Самойла промолчал. Маркел подумал и сказал:
– Никому не открывайте, кто бы что ни говорил. И за мной тоже не ходи. Сам приду, когда надо. А вы сидите и ждите. – И вдруг спросил: – А кто Петрушу завтра привезет?
– Брат. С деверем, – сказал Самойла.
– Вот это хорошо, – сказал Маркел. – И никуда его после не отпускайте! Пусть даже скажут, что к царице! Понял?
Самойла кивнул головой.
– А теперь иди, – сказал Маркел. – До завтрева.
Самойла молча развернулся и пошел к себе. А Маркел – к себе.
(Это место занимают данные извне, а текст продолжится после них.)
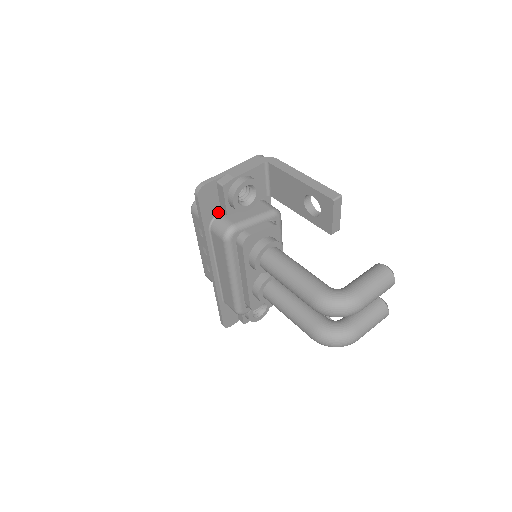
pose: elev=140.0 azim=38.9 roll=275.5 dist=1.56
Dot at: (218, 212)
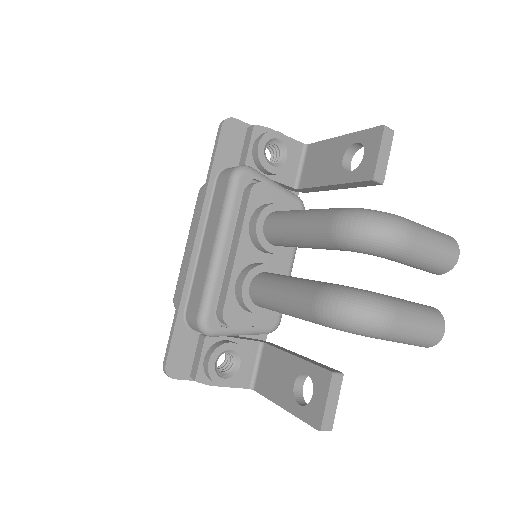
Dot at: (235, 166)
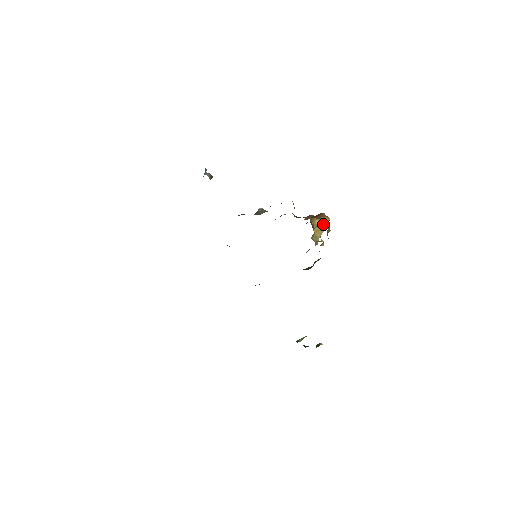
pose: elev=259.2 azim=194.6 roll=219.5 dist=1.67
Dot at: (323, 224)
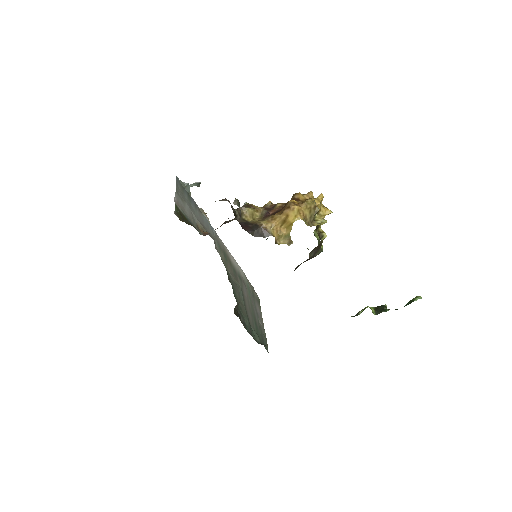
Dot at: (288, 219)
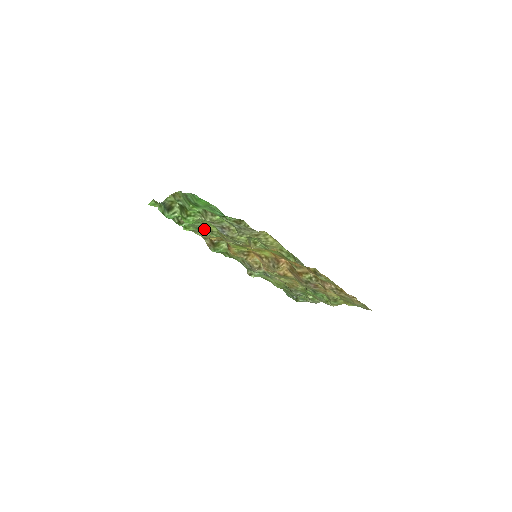
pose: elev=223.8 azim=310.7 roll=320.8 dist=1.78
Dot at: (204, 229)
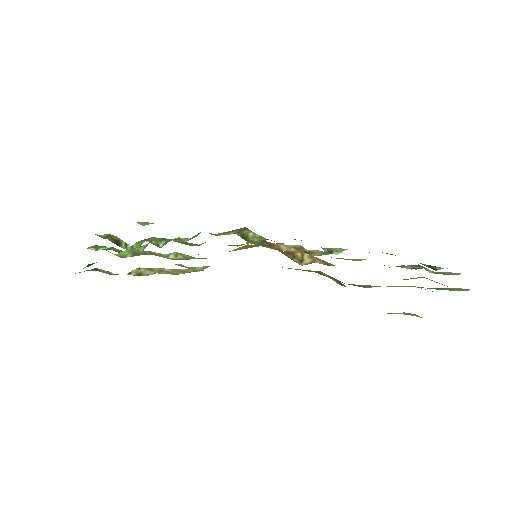
Dot at: occluded
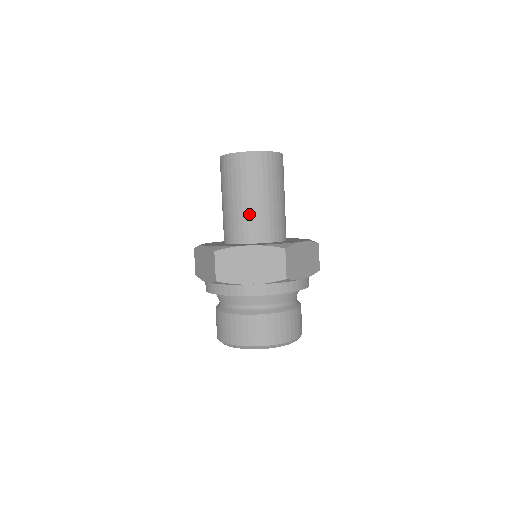
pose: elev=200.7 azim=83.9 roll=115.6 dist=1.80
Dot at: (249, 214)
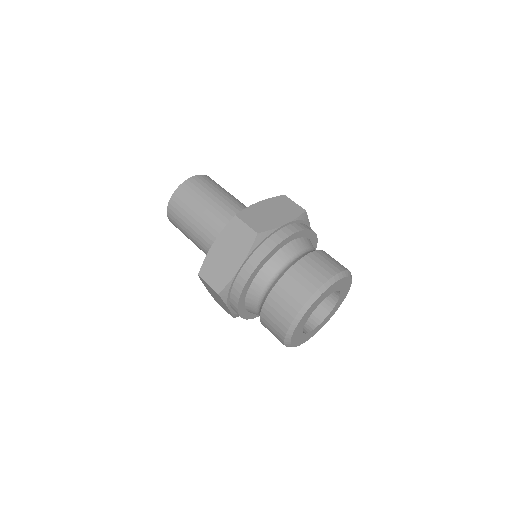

Когда же он пришел к себе и осмотрелся как мог, то увидел, что все лежат про местам и крепко спят, а Ефрема и вправду не видно. Только стоял винный дух и было душно, а так праздника как не было. Ну да душно не зябко, подумал, ложась, Маркел. И еще подумал: надо бы разуться. Хотя, тут же подумал дальше, а если вдруг что, тогда как? И так и остался обутым, и нож из руки не выпускал, а руку держал в рукаве, рукав был длинно спущен, ножа видно не было. Ну да чему тут удивляться, дальше подумал Маркел, у него же нож коротенький, а там был здоровенный нож, и если царица про него не знала, значит, он у царевича появился совсем недавно, может, даже только в тот день, может, даже сразу после обедни, когда они шли с матерью от Спаса к золотому крыльцу, а сколько там шагов совсем немного, и кто там тогда мог быть? Маркел полежал, еще подумал и после с радостной улыбкой вспомнил: а, и верно, говорила же царица, что эти трое там тогда крутились, а, вот оно что! Слава тебе, святой Никола, надоумил, быстро подумал Маркел и сразу же дальше подумал уже вот как: она их тогда увидела, разгневалась, они ей в голову запали, и поэтому, когда она после увидела убитого царевича, она сразу их и крикнула, вот как!